> [Предоставленный отрывок]
+ + + +

Оскорбленный ученый с горечью пишет о заключении:
«Весь доклад комиссии клонится к тому, чтобы доказать, что я не только не обладаю познаниями, которые имеют ученики приходских училищ, но что я страдаю полным недостатком добросовестности и что вся моя репутация основана на некоторых анонимных заимствованиях чужой собственности. Что я вообще своими трудами мог импонировать только некомпетентной публике, что на всех близко знакомых с делом я производил возмутительное впечатление…»[1]
Таковы были нравы в Медико-хирургической академии, где Павлов вел неравную борьбу. Пашутин, естественно, опирался на власть, а профессор — на силу устава, и если верить современникам, Павлов в ту пору носил устав при себе, не расставаясь с ним ни на минуту.

+ + + +

> [Извлечённый перечень]
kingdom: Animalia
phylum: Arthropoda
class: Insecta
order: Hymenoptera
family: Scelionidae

+ + + +

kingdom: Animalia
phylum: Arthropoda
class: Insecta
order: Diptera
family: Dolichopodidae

+ + + +

> [Задание]
Ответьте, пожалуйста, на вопросы по отрывку:
1. Какими познаниями, по словам учёного, он не обладает согласно докладу комиссии?
2. На что опирался Пашутин?
3. Что, по словам современников, Павлов в ту пору носил при себе?

> [Решение]
1. Познаниями, которые имеют ученики приходских училищ.
2. На власть.
3. Устав.